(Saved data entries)
......
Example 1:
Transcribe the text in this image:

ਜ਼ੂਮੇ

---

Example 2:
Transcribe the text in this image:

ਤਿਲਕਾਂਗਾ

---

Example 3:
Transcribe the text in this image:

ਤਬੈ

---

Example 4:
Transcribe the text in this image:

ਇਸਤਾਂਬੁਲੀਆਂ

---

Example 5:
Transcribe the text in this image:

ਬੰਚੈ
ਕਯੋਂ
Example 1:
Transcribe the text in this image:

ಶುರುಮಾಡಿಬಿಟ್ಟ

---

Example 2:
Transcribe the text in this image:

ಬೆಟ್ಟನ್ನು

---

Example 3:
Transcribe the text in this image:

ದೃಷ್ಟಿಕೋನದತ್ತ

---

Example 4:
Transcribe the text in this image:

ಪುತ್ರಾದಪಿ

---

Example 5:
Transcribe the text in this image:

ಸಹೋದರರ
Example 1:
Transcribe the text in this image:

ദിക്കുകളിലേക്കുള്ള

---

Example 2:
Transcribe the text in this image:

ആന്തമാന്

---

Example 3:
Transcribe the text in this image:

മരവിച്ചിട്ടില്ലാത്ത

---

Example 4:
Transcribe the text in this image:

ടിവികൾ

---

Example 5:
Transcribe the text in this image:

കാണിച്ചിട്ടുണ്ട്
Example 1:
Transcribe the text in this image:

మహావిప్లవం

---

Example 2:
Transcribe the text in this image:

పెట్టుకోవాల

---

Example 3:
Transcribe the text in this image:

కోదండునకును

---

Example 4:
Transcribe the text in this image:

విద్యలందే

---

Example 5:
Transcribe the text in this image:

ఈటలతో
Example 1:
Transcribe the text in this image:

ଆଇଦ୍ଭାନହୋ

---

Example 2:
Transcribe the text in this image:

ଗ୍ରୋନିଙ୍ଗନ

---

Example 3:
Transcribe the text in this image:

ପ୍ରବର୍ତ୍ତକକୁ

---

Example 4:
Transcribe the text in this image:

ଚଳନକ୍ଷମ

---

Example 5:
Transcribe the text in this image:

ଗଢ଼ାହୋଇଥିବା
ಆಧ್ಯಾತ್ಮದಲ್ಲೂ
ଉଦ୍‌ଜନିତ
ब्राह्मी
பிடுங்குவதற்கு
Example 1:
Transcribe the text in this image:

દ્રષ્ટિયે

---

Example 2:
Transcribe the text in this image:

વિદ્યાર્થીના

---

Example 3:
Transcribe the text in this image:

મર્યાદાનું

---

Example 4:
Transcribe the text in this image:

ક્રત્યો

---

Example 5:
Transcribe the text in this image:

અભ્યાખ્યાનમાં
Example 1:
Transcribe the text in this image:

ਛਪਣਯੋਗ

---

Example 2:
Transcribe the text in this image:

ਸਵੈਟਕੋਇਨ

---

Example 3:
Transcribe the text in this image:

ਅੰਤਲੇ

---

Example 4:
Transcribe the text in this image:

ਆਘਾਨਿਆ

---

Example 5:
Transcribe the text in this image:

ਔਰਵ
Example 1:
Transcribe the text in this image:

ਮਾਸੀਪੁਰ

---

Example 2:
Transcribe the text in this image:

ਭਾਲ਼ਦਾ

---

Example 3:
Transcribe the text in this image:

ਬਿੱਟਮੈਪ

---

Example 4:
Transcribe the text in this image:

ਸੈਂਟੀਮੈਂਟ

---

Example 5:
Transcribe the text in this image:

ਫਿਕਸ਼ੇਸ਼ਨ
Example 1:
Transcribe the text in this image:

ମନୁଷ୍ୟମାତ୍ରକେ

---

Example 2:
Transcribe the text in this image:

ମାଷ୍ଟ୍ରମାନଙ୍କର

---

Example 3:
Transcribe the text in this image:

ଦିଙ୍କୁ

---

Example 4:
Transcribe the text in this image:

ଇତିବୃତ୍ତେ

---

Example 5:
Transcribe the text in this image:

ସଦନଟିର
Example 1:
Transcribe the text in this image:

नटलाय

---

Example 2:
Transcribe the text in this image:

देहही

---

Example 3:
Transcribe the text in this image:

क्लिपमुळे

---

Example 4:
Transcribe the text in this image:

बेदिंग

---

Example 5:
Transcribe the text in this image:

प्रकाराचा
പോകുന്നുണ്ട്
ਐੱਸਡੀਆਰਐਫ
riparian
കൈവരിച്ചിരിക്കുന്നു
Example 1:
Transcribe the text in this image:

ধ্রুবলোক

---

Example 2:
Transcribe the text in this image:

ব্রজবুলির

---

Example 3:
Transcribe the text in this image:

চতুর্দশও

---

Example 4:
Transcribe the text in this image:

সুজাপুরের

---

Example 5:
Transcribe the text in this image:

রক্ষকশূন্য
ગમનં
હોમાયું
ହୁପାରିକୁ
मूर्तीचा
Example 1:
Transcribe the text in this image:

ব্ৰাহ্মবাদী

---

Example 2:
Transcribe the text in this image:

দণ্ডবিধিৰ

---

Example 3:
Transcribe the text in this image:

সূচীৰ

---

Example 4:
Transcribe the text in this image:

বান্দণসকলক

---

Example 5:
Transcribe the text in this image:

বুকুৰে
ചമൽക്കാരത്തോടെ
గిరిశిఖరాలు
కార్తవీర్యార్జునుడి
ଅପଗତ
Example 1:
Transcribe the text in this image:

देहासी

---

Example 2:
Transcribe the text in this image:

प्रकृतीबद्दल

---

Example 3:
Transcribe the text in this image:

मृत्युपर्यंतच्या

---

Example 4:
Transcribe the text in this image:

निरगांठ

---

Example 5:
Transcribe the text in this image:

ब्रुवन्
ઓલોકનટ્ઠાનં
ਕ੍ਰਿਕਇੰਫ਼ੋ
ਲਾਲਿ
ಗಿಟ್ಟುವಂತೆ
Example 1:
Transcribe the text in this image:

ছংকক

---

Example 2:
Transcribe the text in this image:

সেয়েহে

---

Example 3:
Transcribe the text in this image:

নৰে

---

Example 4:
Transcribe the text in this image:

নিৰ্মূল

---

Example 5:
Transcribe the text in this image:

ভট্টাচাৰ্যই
......
**TASK DIRECTIONS**
Could all of the entries be retyped word for word?

**SOLUTION TO THIS EXERCISE**
Example 1:
Transcribe the text in this image:

ਜ਼ੂਮੇ

---

Example 2:
Transcribe the text in this image:

ਤਿਲਕਾਂਗਾ

---

Example 3:
Transcribe the text in this image:

ਤਬੈ

---

Example 4:
Transcribe the text in this image:

ਇਸਤਾਂਬੁਲੀਆਂ

---

Example 5:
Transcribe the text in this image:

ਬੰਚੈ
ਕਯੋਂ
Example 1:
Transcribe the text in this image:

ಶುರುಮಾಡಿಬಿಟ್ಟ

---

Example 2:
Transcribe the text in this image:

ಬೆಟ್ಟನ್ನು

---

Example 3:
Transcribe the text in this image:

ದೃಷ್ಟಿಕೋನದತ್ತ

---

Example 4:
Transcribe the text in this image:

ಪುತ್ರಾದಪಿ

---

Example 5:
Transcribe the text in this image:

ಸಹೋದರರ
Example 1:
Transcribe the text in this image:

ദിക്കുകളിലേക്കുള്ള

---

Example 2:
Transcribe the text in this image:

ആന്തമാന്

---

Example 3:
Transcribe the text in this image:

മരവിച്ചിട്ടില്ലാത്ത

---

Example 4:
Transcribe the text in this image:

ടിവികൾ

---

Example 5:
Transcribe the text in this image:

കാണിച്ചിട്ടുണ്ട്
Example 1:
Transcribe the text in this image:

మహావిప్లవం

---

Example 2:
Transcribe the text in this image:

పెట్టుకోవాల

---

Example 3:
Transcribe the text in this image:

కోదండునకును

---

Example 4:
Transcribe the text in this image:

విద్యలందే

---

Example 5:
Transcribe the text in this image:

ఈటలతో
Example 1:
Transcribe the text in this image:

ଆଇଦ୍ଭାନହୋ

---

Example 2:
Transcribe the text in this image:

ଗ୍ରୋନିଙ୍ଗନ

---

Example 3:
Transcribe the text in this image:

ପ୍ରବର୍ତ୍ତକକୁ

---

Example 4:
Transcribe the text in this image:

ଚଳନକ୍ଷମ

---

Example 5:
Transcribe the text in this image:

ଗଢ଼ାହୋଇଥିବା
ಆಧ್ಯಾತ್ಮದಲ್ಲೂ
ଉଦ୍‌ଜନିତ
ब्राह्मी
பிடுங்குவதற்கு
Example 1:
Transcribe the text in this image:

દ્રષ્ટિયે

---

Example 2:
Transcribe the text in this image:

વિદ્યાર્થીના

---

Example 3:
Transcribe the text in this image:

મર્યાદાનું

---

Example 4:
Transcribe the text in this image:

ક્રત્યો

---

Example 5:
Transcribe the text in this image:

અભ્યાખ્યાનમાં
Example 1:
Transcribe the text in this image:

ਛਪਣਯੋਗ

---

Example 2:
Transcribe the text in this image:

ਸਵੈਟਕੋਇਨ

---

Example 3:
Transcribe the text in this image:

ਅੰਤਲੇ

---

Example 4:
Transcribe the text in this image:

ਆਘਾਨਿਆ

---

Example 5:
Transcribe the text in this image:

ਔਰਵ
Example 1:
Transcribe the text in this image:

ਮਾਸੀਪੁਰ

---

Example 2:
Transcribe the text in this image:

ਭਾਲ਼ਦਾ

---

Example 3:
Transcribe the text in this image:

ਬਿੱਟਮੈਪ

---

Example 4:
Transcribe the text in this image:

ਸੈਂਟੀਮੈਂਟ

---

Example 5:
Transcribe the text in this image:

ਫਿਕਸ਼ੇਸ਼ਨ
Example 1:
Transcribe the text in this image:

ମନୁଷ୍ୟମାତ୍ରକେ

---

Example 2:
Transcribe the text in this image:

ମାଷ୍ଟ୍ରମାନଙ୍କର

---

Example 3:
Transcribe the text in this image:

ଦିଙ୍କୁ

---

Example 4:
Transcribe the text in this image:

ଇତିବୃତ୍ତେ

---

Example 5:
Transcribe the text in this image:

ସଦନଟିର
Example 1:
Transcribe the text in this image:

नटलाय

---

Example 2:
Transcribe the text in this image:

देहही

---

Example 3:
Transcribe the text in this image:

क्लिपमुळे

---

Example 4:
Transcribe the text in this image:

बेदिंग

---

Example 5:
Transcribe the text in this image:

प्रकाराचा
പോകുന്നുണ്ട്
ਐੱਸਡੀਆਰਐਫ
riparian
കൈവരിച്ചിരിക്കുന്നു
Example 1:
Transcribe the text in this image:

ধ্রুবলোক

---

Example 2:
Transcribe the text in this image:

ব্রজবুলির

---

Example 3:
Transcribe the text in this image:

চতুর্দশও

---

Example 4:
Transcribe the text in this image:

সুজাপুরের

---

Example 5:
Transcribe the text in this image:

রক্ষকশূন্য
ગમનં
હોમાયું
ହୁପାରିକୁ
मूर्तीचा
Example 1:
Transcribe the text in this image:

ব্ৰাহ্মবাদী

---

Example 2:
Transcribe the text in this image:

দণ্ডবিধিৰ

---

Example 3:
Transcribe the text in this image:

সূচীৰ

---

Example 4:
Transcribe the text in this image:

বান্দণসকলক

---

Example 5:
Transcribe the text in this image:

বুকুৰে
ചമൽക്കാരത്തോടെ
గిరిశిఖరాలు
కార్తవీర్యార్జునుడి
ଅପଗତ
Example 1:
Transcribe the text in this image:

देहासी

---

Example 2:
Transcribe the text in this image:

प्रकृतीबद्दल

---

Example 3:
Transcribe the text in this image:

मृत्युपर्यंतच्या

---

Example 4:
Transcribe the text in this image:

निरगांठ

---

Example 5:
Transcribe the text in this image:

ब्रुवन्
ઓલોકનટ્ઠાનં
ਕ੍ਰਿਕਇੰਫ਼ੋ
ਲਾਲਿ
ಗಿಟ್ಟುವಂತೆ
Example 1:
Transcribe the text in this image:

ছংকক

---

Example 2:
Transcribe the text in this image:

সেয়েহে

---

Example 3:
Transcribe the text in this image:

নৰে

---

Example 4:
Transcribe the text in this image:

নিৰ্মূল

---

Example 5:
Transcribe the text in this image:

ভট্টাচাৰ্যই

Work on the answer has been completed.